Against any pre-existing strategies of how to run a concert, from there they went into the lengthy, experimental, and musically impressionistic “Radio Baghdad.” It proved the perfect move, with Kaye going sonic, highlighting riffs in places that you'd never heard them, Patti offering an irrefutable indictment of the western invasion and occupation of Iraq, and the night ending on a note stressing the necessity of contemporary engagement.

But wait! The crowd still won't let her go! Thumping and thundering, hoarse voices calling to the wind in attractively flawed echoes of the perfection they once knew!

She's back. One more. “Gloria.” Nothing in Patti's long and controversial career has been nearly so provocative as “Gloria.” Nearly everyone has found something to complain about at some point. “Jesus died for somebody's sins, but not mine...” Conservative Christians couldn't have been more alienated right off the bat, and Patti didn't hesitate to offend the agnostic wing of her own faithful by singing the song in any manner reflecting her own personal path, including “Jesus died for my sins” in the late 1990s.

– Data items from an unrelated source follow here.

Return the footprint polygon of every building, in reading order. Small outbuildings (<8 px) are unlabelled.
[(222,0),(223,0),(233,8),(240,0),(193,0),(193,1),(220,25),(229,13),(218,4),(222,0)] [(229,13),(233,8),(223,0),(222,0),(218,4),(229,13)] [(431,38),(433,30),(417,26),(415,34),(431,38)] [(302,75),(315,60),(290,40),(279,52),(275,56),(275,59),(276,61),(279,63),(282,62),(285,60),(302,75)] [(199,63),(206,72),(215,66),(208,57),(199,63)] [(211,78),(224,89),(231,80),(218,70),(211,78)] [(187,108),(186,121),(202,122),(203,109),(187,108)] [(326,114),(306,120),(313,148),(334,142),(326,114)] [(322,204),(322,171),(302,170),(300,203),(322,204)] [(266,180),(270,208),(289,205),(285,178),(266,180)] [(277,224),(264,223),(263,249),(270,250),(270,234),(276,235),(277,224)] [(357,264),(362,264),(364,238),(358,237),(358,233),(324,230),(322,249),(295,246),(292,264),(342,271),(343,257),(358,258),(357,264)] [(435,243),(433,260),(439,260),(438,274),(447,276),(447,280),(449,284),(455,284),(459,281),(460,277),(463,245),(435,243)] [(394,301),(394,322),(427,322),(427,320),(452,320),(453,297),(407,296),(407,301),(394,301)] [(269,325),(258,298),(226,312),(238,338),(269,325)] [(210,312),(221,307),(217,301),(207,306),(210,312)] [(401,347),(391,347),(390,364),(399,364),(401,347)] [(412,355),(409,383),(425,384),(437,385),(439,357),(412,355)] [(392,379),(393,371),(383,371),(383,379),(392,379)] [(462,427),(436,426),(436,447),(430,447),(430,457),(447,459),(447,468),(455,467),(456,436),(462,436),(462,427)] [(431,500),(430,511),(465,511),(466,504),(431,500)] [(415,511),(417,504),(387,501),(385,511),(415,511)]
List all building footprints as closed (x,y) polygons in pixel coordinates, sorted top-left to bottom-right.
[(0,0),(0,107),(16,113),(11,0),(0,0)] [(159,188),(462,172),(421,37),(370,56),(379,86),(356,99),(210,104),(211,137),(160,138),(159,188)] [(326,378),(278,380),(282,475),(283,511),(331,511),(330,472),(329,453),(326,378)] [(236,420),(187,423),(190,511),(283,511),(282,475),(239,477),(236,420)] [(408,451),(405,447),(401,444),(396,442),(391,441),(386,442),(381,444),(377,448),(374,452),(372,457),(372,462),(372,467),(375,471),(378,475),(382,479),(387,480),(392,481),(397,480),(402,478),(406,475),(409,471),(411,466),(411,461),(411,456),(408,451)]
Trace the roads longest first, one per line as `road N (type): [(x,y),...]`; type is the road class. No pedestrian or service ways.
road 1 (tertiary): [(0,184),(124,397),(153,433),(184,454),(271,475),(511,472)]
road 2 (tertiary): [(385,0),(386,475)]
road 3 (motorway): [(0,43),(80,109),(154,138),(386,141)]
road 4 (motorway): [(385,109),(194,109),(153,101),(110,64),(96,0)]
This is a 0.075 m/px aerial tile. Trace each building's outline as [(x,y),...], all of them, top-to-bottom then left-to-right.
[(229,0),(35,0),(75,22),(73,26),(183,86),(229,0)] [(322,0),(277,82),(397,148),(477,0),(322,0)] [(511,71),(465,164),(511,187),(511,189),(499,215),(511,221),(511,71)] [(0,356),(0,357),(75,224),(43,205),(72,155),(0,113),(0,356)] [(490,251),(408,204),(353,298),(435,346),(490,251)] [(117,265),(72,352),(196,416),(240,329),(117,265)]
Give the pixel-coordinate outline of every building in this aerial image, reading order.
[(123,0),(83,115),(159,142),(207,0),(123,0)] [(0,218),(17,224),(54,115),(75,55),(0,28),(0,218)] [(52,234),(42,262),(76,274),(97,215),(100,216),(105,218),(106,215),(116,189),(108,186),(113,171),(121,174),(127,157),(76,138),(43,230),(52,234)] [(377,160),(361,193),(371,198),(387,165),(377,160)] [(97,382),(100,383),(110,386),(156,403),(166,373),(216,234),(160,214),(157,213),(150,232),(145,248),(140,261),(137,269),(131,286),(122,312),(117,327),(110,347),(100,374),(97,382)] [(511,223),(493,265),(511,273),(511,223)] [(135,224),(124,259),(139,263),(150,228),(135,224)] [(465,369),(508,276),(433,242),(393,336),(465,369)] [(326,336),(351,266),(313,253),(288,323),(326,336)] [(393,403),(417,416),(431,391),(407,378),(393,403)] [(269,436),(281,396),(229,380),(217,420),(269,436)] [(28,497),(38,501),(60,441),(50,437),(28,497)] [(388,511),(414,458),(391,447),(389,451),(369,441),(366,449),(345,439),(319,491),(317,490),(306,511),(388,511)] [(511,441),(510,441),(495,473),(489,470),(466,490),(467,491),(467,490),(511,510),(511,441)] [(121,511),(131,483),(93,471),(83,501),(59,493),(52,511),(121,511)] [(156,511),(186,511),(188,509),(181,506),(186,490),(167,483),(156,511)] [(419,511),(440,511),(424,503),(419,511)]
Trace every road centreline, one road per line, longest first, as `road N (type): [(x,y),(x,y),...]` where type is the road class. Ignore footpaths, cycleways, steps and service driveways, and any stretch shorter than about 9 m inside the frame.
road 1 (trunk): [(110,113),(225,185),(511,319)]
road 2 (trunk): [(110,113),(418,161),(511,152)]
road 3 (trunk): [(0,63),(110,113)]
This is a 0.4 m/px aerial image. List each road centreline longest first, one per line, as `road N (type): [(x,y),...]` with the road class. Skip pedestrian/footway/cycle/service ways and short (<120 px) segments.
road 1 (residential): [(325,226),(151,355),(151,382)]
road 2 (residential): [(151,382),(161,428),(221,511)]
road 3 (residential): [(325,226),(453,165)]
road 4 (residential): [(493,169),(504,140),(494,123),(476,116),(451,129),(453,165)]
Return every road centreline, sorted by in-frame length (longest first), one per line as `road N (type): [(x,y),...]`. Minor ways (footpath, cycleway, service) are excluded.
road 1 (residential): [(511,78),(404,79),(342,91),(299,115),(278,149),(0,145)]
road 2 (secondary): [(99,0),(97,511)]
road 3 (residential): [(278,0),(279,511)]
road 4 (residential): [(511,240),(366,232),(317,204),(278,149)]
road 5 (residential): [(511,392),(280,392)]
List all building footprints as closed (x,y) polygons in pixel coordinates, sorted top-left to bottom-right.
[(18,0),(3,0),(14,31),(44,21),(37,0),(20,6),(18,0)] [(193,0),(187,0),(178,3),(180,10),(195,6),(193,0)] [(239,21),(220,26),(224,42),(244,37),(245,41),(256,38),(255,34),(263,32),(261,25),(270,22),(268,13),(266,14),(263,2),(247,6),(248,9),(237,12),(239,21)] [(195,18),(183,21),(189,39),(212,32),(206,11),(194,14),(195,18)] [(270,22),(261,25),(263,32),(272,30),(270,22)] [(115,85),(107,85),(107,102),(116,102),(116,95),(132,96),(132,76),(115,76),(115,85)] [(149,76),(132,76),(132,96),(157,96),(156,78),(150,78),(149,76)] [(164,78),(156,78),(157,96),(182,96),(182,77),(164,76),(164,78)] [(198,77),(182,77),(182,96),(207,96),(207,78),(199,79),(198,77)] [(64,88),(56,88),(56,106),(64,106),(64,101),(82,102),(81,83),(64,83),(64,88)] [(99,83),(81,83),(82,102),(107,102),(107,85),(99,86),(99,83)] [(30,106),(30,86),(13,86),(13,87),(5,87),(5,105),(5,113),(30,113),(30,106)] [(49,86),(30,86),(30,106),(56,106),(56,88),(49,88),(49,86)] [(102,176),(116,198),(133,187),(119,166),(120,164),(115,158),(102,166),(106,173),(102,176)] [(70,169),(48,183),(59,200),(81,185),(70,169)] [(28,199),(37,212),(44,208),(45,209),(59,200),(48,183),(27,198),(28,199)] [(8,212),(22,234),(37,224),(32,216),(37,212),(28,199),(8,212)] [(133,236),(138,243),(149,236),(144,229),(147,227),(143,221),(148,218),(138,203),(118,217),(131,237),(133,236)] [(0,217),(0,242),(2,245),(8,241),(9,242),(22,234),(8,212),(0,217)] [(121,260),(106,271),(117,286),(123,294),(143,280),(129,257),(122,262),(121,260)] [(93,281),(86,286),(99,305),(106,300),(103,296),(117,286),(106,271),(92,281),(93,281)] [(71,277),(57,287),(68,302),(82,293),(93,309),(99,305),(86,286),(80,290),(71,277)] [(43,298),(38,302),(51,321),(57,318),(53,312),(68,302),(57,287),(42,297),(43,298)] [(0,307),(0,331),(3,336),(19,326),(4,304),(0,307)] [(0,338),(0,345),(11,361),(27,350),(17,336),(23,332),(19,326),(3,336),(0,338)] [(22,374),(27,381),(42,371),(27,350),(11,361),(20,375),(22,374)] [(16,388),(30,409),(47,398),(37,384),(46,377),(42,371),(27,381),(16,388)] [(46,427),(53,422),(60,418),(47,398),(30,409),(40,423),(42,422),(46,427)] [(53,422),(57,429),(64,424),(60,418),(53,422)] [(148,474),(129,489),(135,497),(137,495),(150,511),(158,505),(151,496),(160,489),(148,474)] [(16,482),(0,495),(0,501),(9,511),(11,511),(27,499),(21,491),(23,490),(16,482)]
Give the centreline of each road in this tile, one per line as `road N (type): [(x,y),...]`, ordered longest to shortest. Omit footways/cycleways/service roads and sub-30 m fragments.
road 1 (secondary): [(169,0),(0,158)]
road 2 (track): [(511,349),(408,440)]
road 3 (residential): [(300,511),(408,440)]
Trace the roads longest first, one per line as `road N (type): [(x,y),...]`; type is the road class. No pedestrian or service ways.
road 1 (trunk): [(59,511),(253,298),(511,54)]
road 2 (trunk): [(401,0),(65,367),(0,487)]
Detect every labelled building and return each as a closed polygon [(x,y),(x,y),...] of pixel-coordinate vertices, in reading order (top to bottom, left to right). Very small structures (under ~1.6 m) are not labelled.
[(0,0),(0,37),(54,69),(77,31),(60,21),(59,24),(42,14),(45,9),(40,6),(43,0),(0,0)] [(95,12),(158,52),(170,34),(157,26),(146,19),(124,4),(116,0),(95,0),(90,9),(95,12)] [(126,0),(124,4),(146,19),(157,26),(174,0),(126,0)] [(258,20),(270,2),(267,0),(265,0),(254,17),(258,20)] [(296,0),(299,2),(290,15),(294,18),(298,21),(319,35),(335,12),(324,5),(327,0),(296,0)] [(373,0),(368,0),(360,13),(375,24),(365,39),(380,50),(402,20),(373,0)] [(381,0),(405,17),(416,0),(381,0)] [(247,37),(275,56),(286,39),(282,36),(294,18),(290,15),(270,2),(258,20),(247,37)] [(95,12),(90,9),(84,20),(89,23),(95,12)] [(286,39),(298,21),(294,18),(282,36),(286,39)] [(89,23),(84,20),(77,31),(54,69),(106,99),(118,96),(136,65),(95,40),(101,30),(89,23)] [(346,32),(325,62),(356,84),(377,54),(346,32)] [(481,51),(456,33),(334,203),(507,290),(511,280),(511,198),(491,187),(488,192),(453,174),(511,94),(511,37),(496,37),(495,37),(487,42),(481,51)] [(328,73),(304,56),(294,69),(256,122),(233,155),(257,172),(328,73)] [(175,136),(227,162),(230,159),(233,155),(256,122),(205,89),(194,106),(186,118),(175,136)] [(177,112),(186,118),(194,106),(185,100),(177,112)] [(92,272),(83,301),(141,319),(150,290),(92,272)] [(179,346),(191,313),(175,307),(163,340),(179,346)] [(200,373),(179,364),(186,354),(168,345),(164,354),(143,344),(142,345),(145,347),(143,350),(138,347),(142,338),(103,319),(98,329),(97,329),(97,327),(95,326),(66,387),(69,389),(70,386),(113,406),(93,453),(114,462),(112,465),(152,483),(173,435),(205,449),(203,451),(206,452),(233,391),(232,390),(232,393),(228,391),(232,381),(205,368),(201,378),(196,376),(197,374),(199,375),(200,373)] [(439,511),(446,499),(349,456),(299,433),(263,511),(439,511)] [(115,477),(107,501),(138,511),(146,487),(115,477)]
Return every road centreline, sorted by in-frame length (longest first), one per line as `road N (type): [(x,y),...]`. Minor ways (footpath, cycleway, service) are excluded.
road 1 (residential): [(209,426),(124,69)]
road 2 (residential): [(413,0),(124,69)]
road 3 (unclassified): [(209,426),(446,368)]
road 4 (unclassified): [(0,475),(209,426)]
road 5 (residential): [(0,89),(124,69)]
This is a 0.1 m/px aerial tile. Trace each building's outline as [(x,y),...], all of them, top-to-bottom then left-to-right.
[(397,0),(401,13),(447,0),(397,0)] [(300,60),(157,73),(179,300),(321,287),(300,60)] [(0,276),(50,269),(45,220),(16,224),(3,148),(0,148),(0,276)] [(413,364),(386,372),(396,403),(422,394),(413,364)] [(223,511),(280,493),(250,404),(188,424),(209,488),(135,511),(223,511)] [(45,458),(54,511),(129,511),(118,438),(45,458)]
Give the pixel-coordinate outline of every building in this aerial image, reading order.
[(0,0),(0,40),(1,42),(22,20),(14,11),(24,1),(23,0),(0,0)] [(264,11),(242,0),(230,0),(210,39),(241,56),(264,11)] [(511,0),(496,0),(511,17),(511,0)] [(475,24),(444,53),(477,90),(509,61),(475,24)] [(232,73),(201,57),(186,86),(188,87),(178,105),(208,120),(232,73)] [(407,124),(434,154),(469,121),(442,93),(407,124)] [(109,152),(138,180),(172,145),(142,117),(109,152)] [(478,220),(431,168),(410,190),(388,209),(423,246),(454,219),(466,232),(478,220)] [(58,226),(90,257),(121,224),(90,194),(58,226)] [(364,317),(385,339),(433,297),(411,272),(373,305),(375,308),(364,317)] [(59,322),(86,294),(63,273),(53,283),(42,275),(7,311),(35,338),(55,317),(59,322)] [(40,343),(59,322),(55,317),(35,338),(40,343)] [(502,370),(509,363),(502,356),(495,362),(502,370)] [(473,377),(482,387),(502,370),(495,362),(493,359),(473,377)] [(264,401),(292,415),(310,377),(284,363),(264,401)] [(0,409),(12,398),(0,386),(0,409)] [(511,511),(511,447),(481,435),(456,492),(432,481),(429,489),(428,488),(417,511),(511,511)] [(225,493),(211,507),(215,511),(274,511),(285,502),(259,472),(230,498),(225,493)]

There is less difference between what appear to be polar positions than the uninitiated might assume, Patti having consistently asserted the existence and power of the spirit of Jesus, but undergoing an evolution with regard to questions of whether she was interested in giving her sins away, and perhaps other dogmatic matters including the essence of sin, what part the death penalty played in the universality of the availability of redemption, whether Jesus proposed a process or a path, the coercive methodology of organized religion, and the other questions that inevitably plague and spice the lives those who insist on a participatory role in the acquisition of spiritual knowledge.

“Jesus died for somebody's sins....” backed by thundering power chords and the explosive celebration of life that is “Gloria.” Patti went into meditative states, offering up her gratitude and concerns to the cosmos in the posture of a loving but questioning saint of the street, her band throbbing all around her in the sea of physical chaos that was her crowd. The moment was declarative but ambiguous, fraught with passion and possibility and paradox, anything but misanthropic or willfully sacrilegious, questioning but ultimately seeking-through thought, through prayer, through passion and through performance-peace.

Seeking peace in the most unorthodox and chaotic way possible, that's our Patti.